Does anyone know of a good trainer in the Tampa Florida area?
A friend just moved there and is looking for ppd/sch trainer.
Thanks.


----------



## Jerry Lyda (Apr 4, 2006)

There's some good guys in West Palm Beach area. They train ppd and SchH


----------



## Jeff Oehlsen (Apr 7, 2006)

I am pretty sure that Ivan B.is in the middle of the state somewhere.


----------



## Andy Andrews (May 9, 2006)

Ivan B is in Plant City, which is about a 30 minute ride east of Tampa proper.
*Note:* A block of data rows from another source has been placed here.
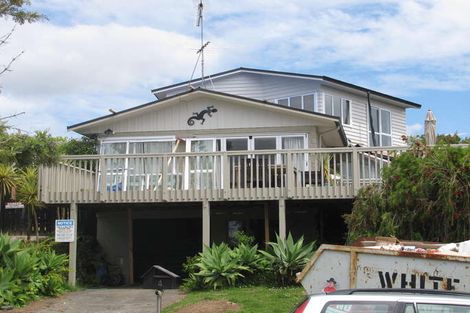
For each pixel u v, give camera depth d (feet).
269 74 86.48
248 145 62.64
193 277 47.34
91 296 46.52
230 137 63.05
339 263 26.58
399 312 15.62
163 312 37.91
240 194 51.24
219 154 51.83
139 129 64.34
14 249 43.98
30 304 42.01
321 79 81.92
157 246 64.54
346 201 53.11
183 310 37.55
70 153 73.56
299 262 44.91
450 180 38.14
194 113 63.93
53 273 47.47
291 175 50.62
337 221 59.11
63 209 63.67
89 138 70.38
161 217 63.67
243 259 46.91
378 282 25.40
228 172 51.57
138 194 52.11
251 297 39.52
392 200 40.98
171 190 51.93
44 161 39.17
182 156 52.16
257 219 61.82
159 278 26.68
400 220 40.65
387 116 95.55
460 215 37.86
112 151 64.18
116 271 60.85
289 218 60.75
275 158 52.37
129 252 60.13
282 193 50.70
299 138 62.03
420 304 15.66
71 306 41.55
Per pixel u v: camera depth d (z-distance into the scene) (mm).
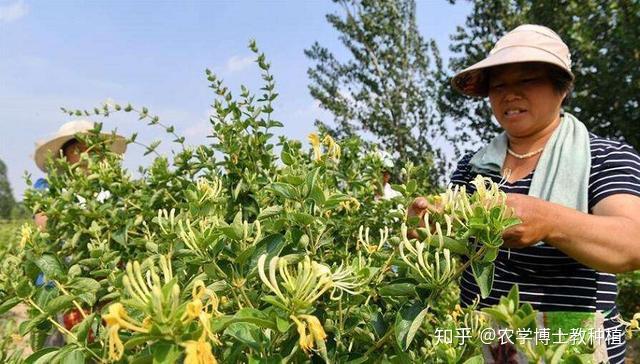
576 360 997
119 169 2762
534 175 2020
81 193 2613
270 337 1139
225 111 2604
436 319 2174
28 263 1548
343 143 2863
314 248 1622
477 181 1325
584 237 1496
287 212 1672
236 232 1329
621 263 1562
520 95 2045
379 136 12062
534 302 1958
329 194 1844
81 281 1451
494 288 2084
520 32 2094
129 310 1109
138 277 913
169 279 958
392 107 11953
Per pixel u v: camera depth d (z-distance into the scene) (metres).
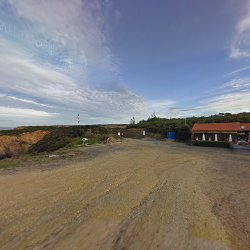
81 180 10.72
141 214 6.60
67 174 12.10
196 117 66.62
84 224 5.89
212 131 40.09
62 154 21.53
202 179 11.24
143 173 12.38
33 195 8.34
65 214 6.55
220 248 4.82
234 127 39.25
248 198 8.33
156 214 6.61
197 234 5.42
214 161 17.36
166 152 23.06
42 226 5.75
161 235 5.35
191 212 6.82
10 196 8.23
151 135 54.88
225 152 24.17
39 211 6.77
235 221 6.24
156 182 10.43
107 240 5.09
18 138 42.41
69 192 8.75
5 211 6.76
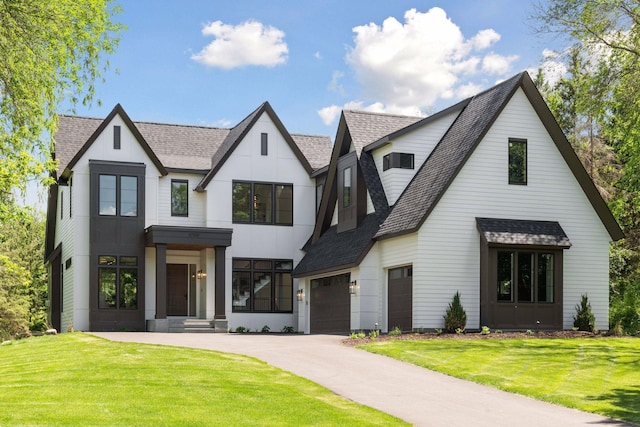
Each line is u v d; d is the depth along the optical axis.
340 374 16.61
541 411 13.15
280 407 12.62
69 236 33.03
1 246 39.91
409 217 25.70
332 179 32.56
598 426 11.98
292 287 34.94
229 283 33.84
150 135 36.12
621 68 25.33
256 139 34.94
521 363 18.20
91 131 34.50
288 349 20.67
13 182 17.73
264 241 34.66
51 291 36.91
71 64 18.47
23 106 17.42
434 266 25.09
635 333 29.25
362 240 27.89
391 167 28.39
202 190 33.81
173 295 34.19
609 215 27.11
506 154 26.22
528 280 25.64
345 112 31.16
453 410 13.12
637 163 26.80
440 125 28.98
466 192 25.62
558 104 40.25
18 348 23.03
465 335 23.78
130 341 22.64
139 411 11.83
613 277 35.59
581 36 25.25
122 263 31.70
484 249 25.28
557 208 26.69
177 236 31.34
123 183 32.00
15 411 11.66
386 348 20.56
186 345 21.45
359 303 27.17
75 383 14.23
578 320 26.19
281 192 35.19
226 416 11.74
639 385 15.45
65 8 18.05
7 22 16.72
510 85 26.47
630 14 24.78
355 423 11.67
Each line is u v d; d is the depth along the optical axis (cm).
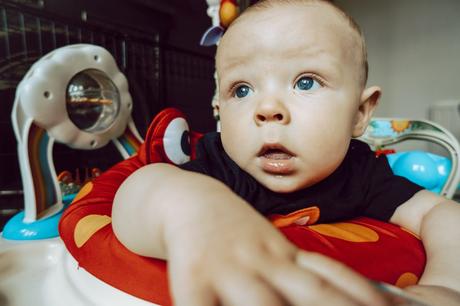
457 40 254
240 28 39
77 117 76
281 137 37
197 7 206
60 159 122
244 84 39
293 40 37
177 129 66
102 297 33
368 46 285
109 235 35
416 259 37
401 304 15
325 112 37
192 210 20
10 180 111
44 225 59
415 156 88
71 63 72
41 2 118
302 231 37
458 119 246
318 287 14
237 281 15
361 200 47
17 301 38
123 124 86
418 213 45
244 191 42
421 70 267
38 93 65
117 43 142
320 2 40
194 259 16
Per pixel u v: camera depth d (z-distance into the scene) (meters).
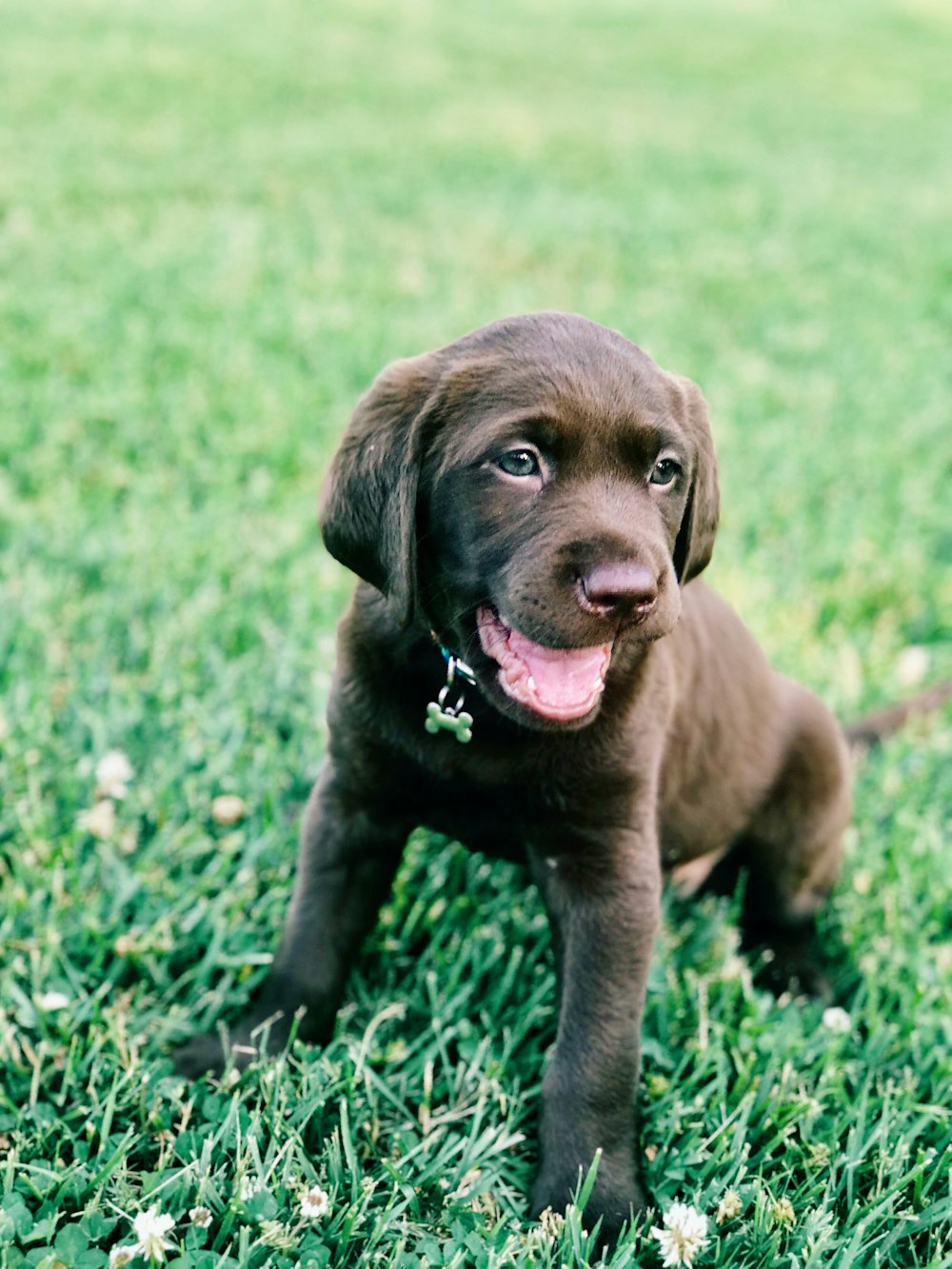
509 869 0.80
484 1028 0.71
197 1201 0.61
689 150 3.35
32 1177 0.62
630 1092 0.65
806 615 1.08
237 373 1.42
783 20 6.24
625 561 0.60
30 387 1.32
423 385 0.64
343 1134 0.63
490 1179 0.64
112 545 1.02
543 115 3.61
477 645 0.64
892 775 0.90
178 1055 0.69
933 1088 0.70
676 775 0.75
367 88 3.69
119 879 0.75
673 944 0.78
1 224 1.98
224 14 4.59
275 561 1.03
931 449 1.51
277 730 0.88
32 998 0.69
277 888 0.76
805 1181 0.65
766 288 2.17
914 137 3.89
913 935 0.79
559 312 0.65
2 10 4.11
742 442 1.42
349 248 2.09
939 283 2.34
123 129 2.79
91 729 0.84
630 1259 0.60
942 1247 0.63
As far as I know doesn't have a structured club, but he does offer private lessons. Tuesdays and thursdays if I recall.

Ot Vitosha


Andy.


----------



## sandra f. johnson (Jul 9, 2007)

www.edreyesk9.com
407 314 1643 

Ed is located in Oviedo, Fl. He was highly recommended to me by someone on this forum.


----------



## Ken Thompson (Jun 9, 2006)

Ivan will work with you and your dog in private or group lessons. He will also work your dog by the week or by the month. He currently has one of mine.


----------



## symeon kazanas (Jul 3, 2006)

Thanks, I think he went with Ivan.


----------